Unless specified otherwise, all reagents were purchased from Sigma (St. Louis, MO) or Fisher Scientific (Waltham, MA). All of the experiments were done in normal room light, with the exception of the NO imaging, which, for technical reasons, was done using dark-adapted retinas. All statistical evaluations were performed using OriginPro 8 software (OriginLab, North Hampton, MA).
Adult (between 3 and 5 months of age), male C57BL/6 mice were purchased from Charles River Laboratories (Wilmington, MA) and were kept on a standard 12 h:12 h light-dark cycle with free access to food and water.

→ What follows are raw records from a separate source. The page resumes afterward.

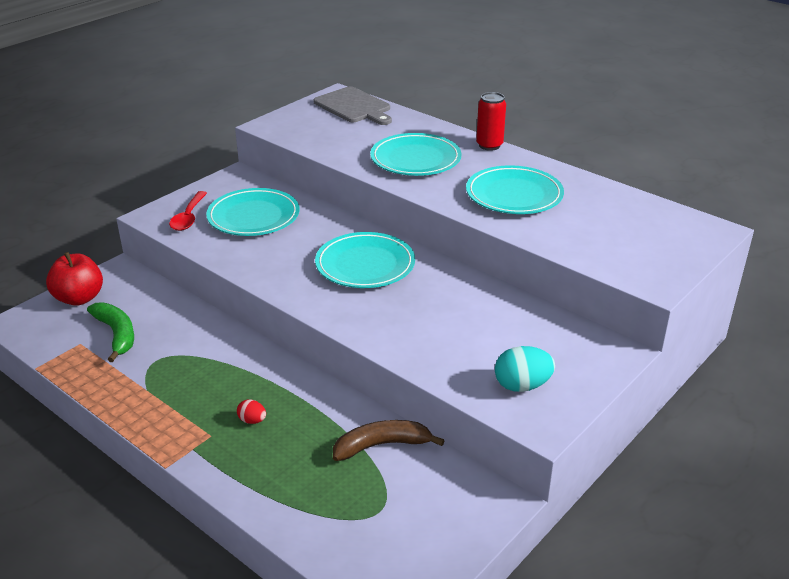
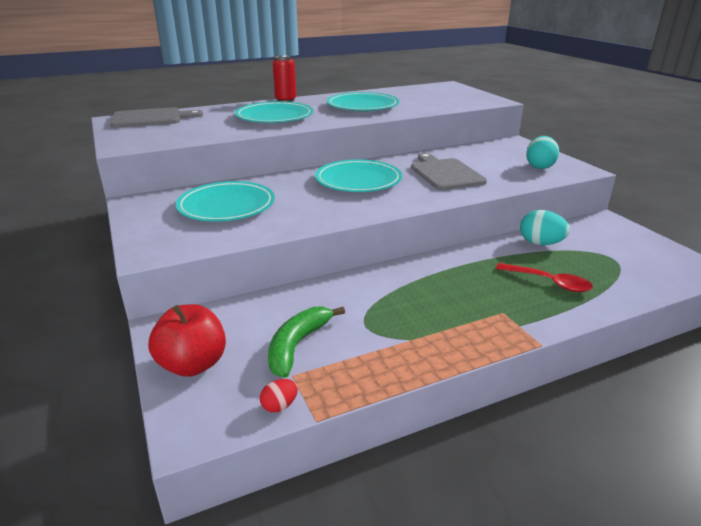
camera: 65 degrees left, 5 degrees down
green banana [87,302,134,362] -> green banana turned 60 degrees counterclockwise [268,306,345,378]
red spoon [169,191,207,231] -> red spoon moved to [496,263,593,292]
red egg [237,399,266,424] -> red egg moved to [260,379,298,412]
brown banana [333,420,445,461] -> turquoise egg [520,210,570,245]
none -> grey cutting board [411,153,487,190]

All animals were treated using protocols approved by the Boston University Charles River Campus Institutional Animal Care and Use Committee. Mice were age matched and made diabetic by an intraperitoneal (IP) injection of 75 mg/kg streptozotocin (STZ; Alexis Biochemicals, San Diego, CA) in pH 4.5 citrate buffer; each injection was given after an 8-h fast, one injection per day for three consecutive days. Control animals received three IP injections of citrate buffer alone after an 8 h fast on the same days as the experimental animals. The animals were allowed to recover for two days before their blood glucose levels were tested with a FreeStyle FlashTM blood glucose meter (Therasense, Almeda, CA). Mice were considered diabetic if their fasting blood glucose level was at or over 250 mg/dl. Animals that did not become diabetic were not used for this study. Treatment with insulin, aminoguanidine (AG), or Nω-nitro-L-arginine methyl ester (L-NAME) was given to subsets of animals starting one week after induction of diabetes. Thus, these treatments were given for a duration of 4 weeks up to the time of sacrifice as follows. Once a day, 2 U/kg insulin from bovine pancreas (in sterile saline; Sigma I5500) was administered via IP injection. Also once a day, NOS inhibitor L-NAME (37.5 mg/kg in sterile 0.1 M pH 7.4 phosphate buffer, PB) was administered by IP. Every day, 1 g/l AG, an inhibitor of both NOS and advanced glycation end product (AGE) formation, was administered to animals in their drinking water, which was changed daily. Animal weight and fasting blood glucose levels were recorded at the beginning and end of each experimental cycle. Final blood glucose levels and bodyweights were compared between each group using ANOVA. Post hoc analysis was performed using Tukey’s test. A p<0.05 was considered significant. Animals were euthanized in each experiment by exposing them to IsoFlow™ Isoflurane gas (Abbott Laboratories) until they were deeply anesthetized, and then they were immediately decapitated.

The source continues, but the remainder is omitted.